REQUIREMENT: Pictures in the records below are skipped; the rest is copied exactly.

(Page images and extracted text)

☆ ☆ ☆

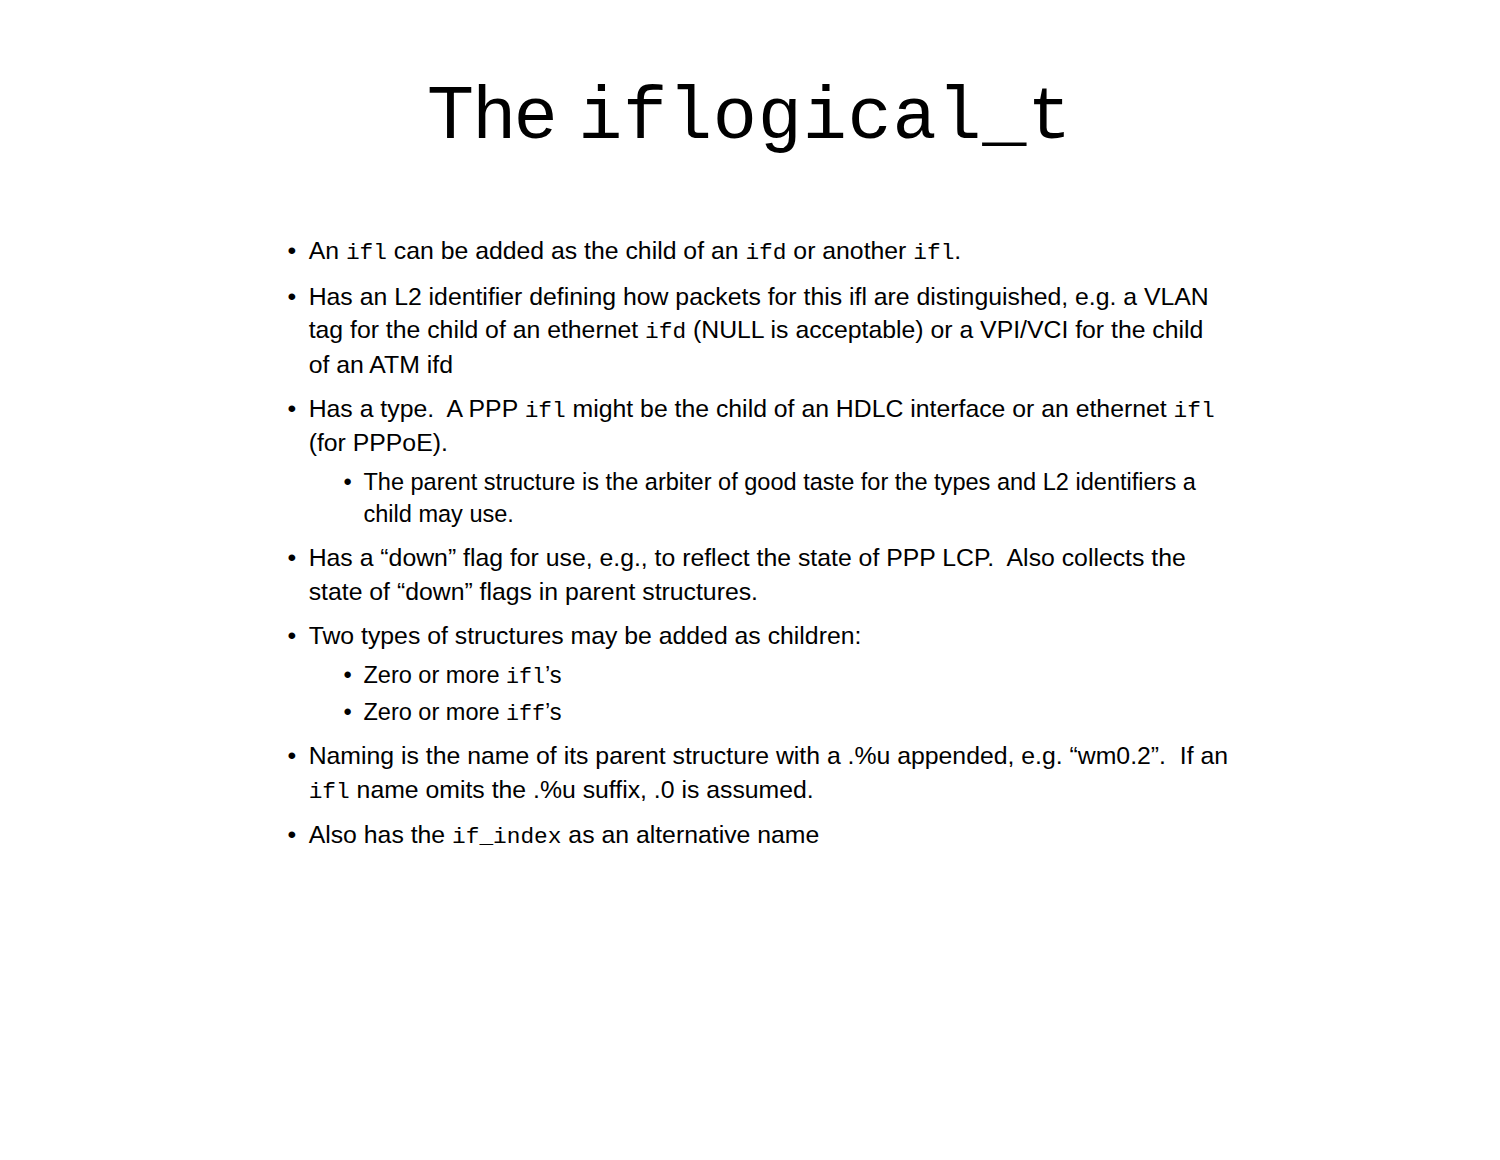The iflogical_t
An ifl can be added as the child of an ifd or another ifl.
Has an L2 identifier defining how packets for this ifl are distinguished, e.g. a VLAN tag for the child of an ethernet ifd (NULL is acceptable) or a VPI/VCI for the child of an ATM ifd
Has a type. A PPP ifl might be the child of an HDLC interface or an ethernet ifl (for PPPoE).
The parent structure is the arbiter of good taste for the types and L2 identifiers a child may use.
Has a “down” flag for use, e.g., to reflect the state of PPP LCP. Also collects the state of “down” flags in parent structures.
Two types of structures may be added as children:
Zero or more ifl’s
Zero or more iff’s
Naming is the name of its parent structure with a .%u appended, e.g. “wm0.2”. If an ifl name omits the .%u suffix, .0 is assumed.
Also has the if_index as an alternative name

☆ ☆ ☆

SOLVED PROBLEM:
The iflogical_t
An ifl can be added as the child of an ifd or another ifl.
Has an L2 identifier defining how packets for this ifl are distinguished, e.g. a VLAN tag for the child of an ethernet ifd (NULL is acceptable) or a VPI/VCI for the child of an ATM ifd
Has a type. A PPP ifl might be the child of an HDLC interface or an ethernet ifl (for PPPoE).
The parent structure is the arbiter of good taste for the types and L2 identifiers a child may use.
Has a “down” flag for use, e.g., to reflect the state of PPP LCP. Also collects the state of “down” flags in parent structures.
Two types of structures may be added as children:
Zero or more ifl’s
Zero or more iff’s
Naming is the name of its parent structure with a .%u appended, e.g. “wm0.2”. If an ifl name omits the .%u suffix, .0 is assumed.
Also has the if_index as an alternative name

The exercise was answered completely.